After fitting, we will see something like this.

model

Well, a 98% training accuracy and an 81% testing accuracy is by no means bad! However, it is easy to see that our model overfits (High training accuracy and more reduced test accuracy) and while there are methods to fix it, they are out of the scope of this article.

Now, let's try out our model with a random picture. We will use this picture of the delightful Snowdrop flower.

snowdrop

Let's load it and convert it into an array of numbers and predict our model's output.

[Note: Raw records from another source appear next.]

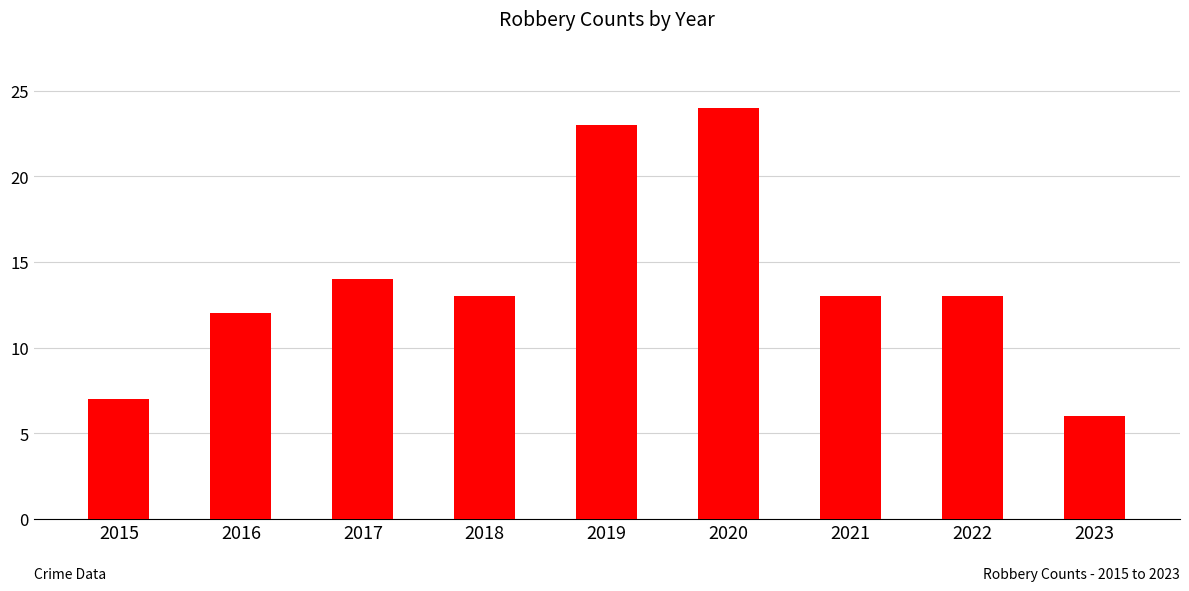

What is the value of the 6th bar from the left?

24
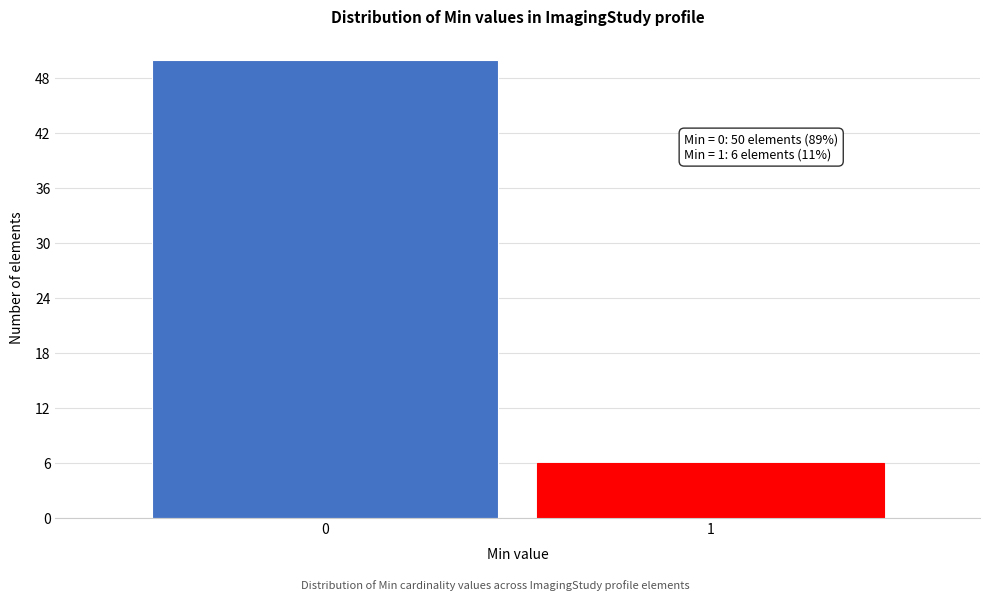

Reading left to right, transcribe all the data shown in this chart.

0=50	1=6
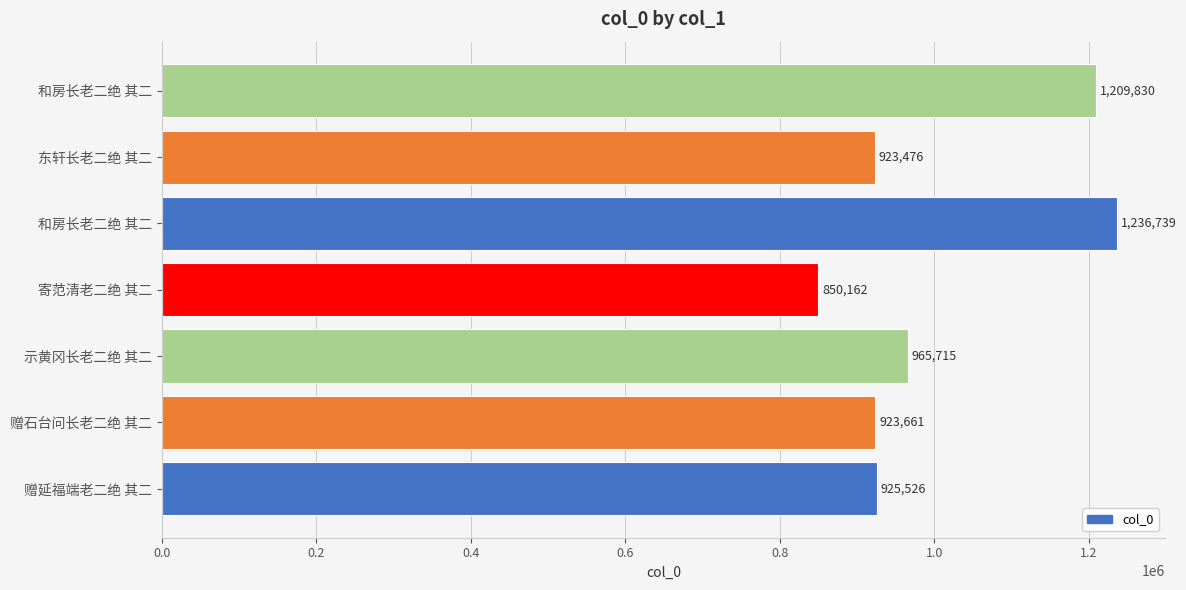

Does the chart contain any negative values?

No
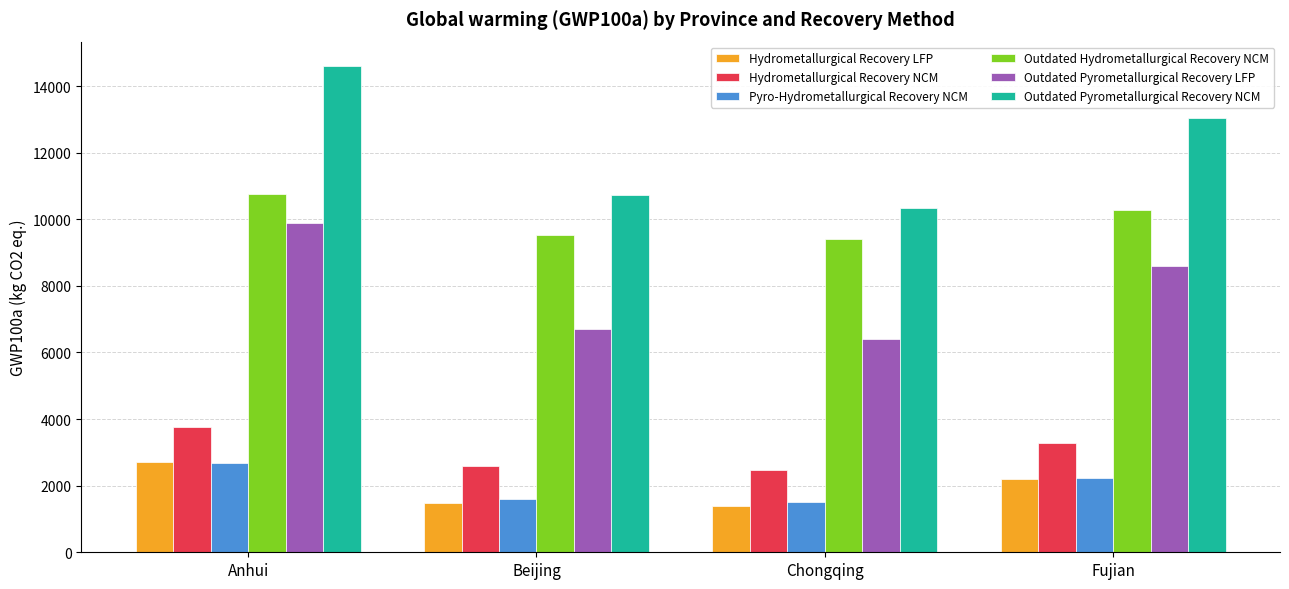

What are all the series names shown in the legend?

Hydrometallurgical Recovery LFP, Hydrometallurgical Recovery NCM, Pyro-Hydrometallurgical Recovery NCM, Outdated Hydrometallurgical Recovery NCM, Outdated Pyrometallurgical Recovery LFP, Outdated Pyrometallurgical Recovery NCM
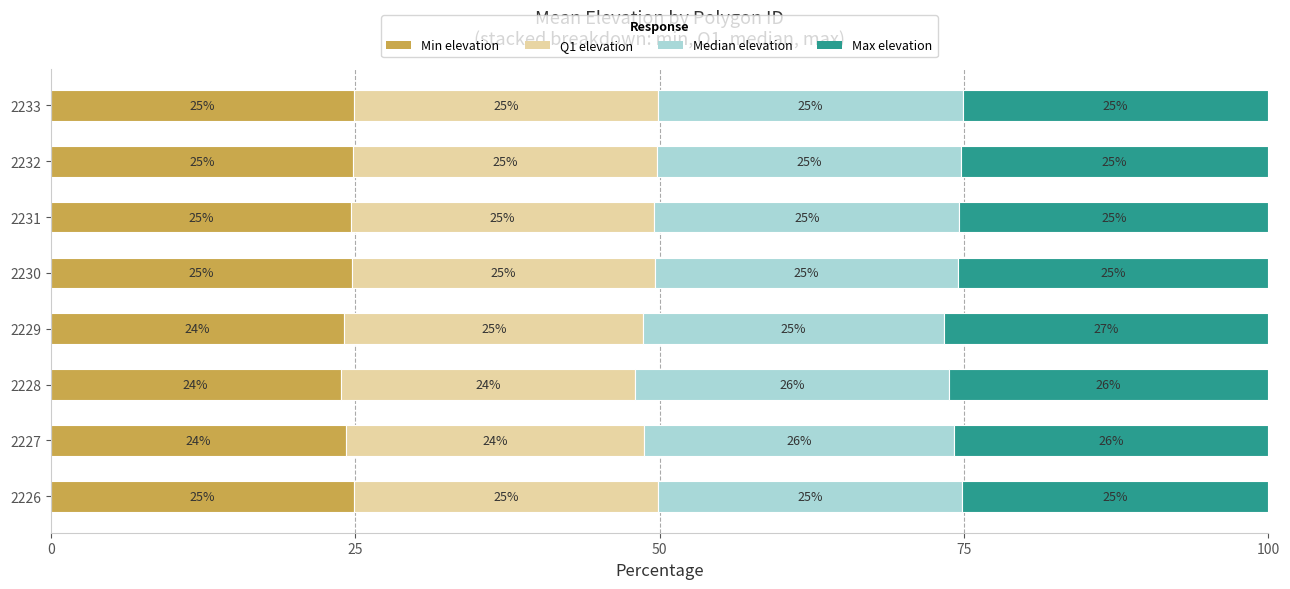

How many data points in Min elevation are above 24?

7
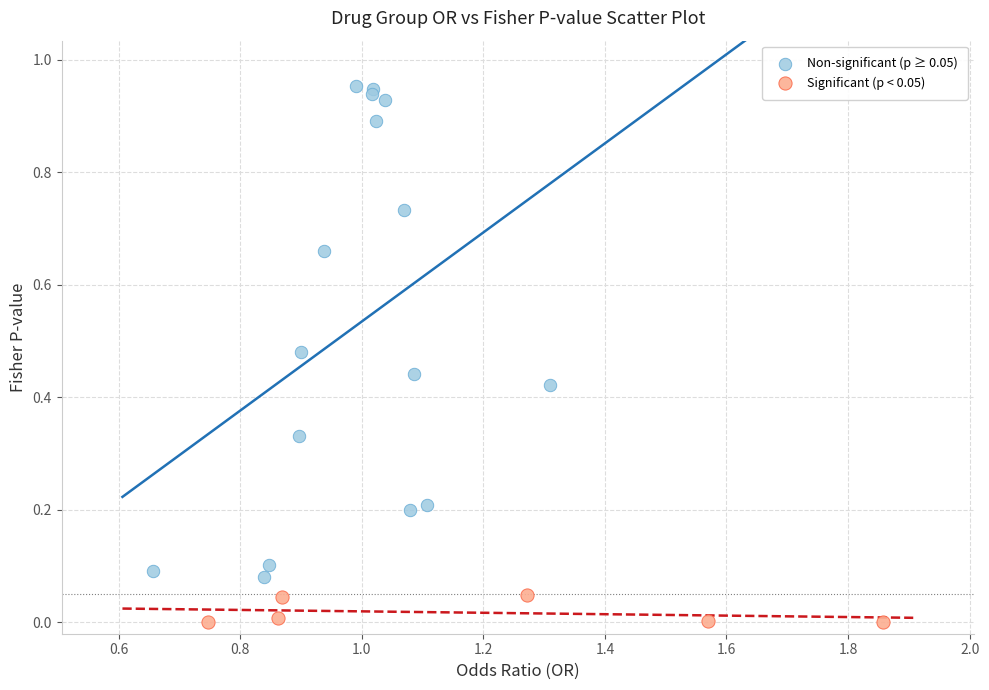

Which series reaches the maximum Y coordinate?

Non-significant (p ≥ 0.05)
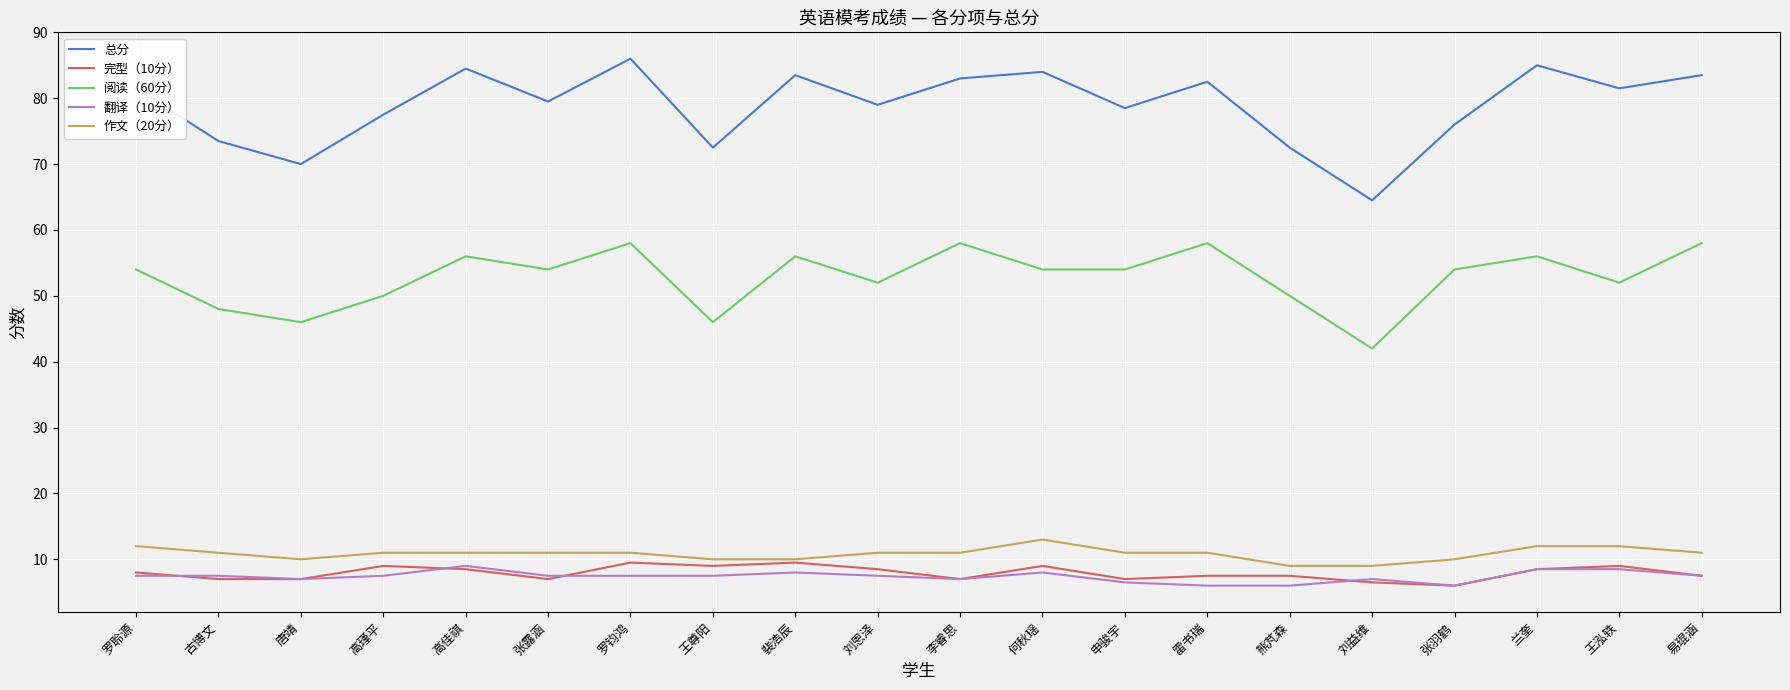

What is the average value of the 总分 series?

78.9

       test_img = image.load_img('snowdrop.jpg', target_size=(64,64,3))
       test_img = image.img_to_array(test_img)
       test_img = test_img/255
       
       test_img = np.array([test_img])
      
       y_pred = model.predict_classes(test_img)
       prob = model.predict(test_img)
       
       print("Our predicted class is " + str(y_pred))
       print("The probabilities for our image are " + str(prob))

Result

       Our predicted class is [1]
       The probabilities for our image are [[0.01806867 0.8457334  0.13619795]]

Eureka! Our model correctly predicts which kind our flower is. You can see that the probability for the second class is the highest and hence the model assigns it as the answer.

Similar to our flower classification task, Softmax Layers find their usage in many spheres of Image Processing and Natural Language Processing.

There is an important thing to note; it is crucial to understand where to use Softmax. Softmax is applied for multi-class problems when the different classes are mutually exclusive. For example, you are implementing code for an image classification problem where you have to classify an image into 3 different categories - cat, a black and white image and a man standing. In this situation, the classes are not mutually exclusive as an image can be both black and white as well as have a man or cat in it. Here, K Binary Classification or using K different binary/logistic classifiers (K=3 in this case) will yield better performance as the program can better differentiate among the images.

This introduction to Softmax should be ideal for you to understand and implement it in your capacity.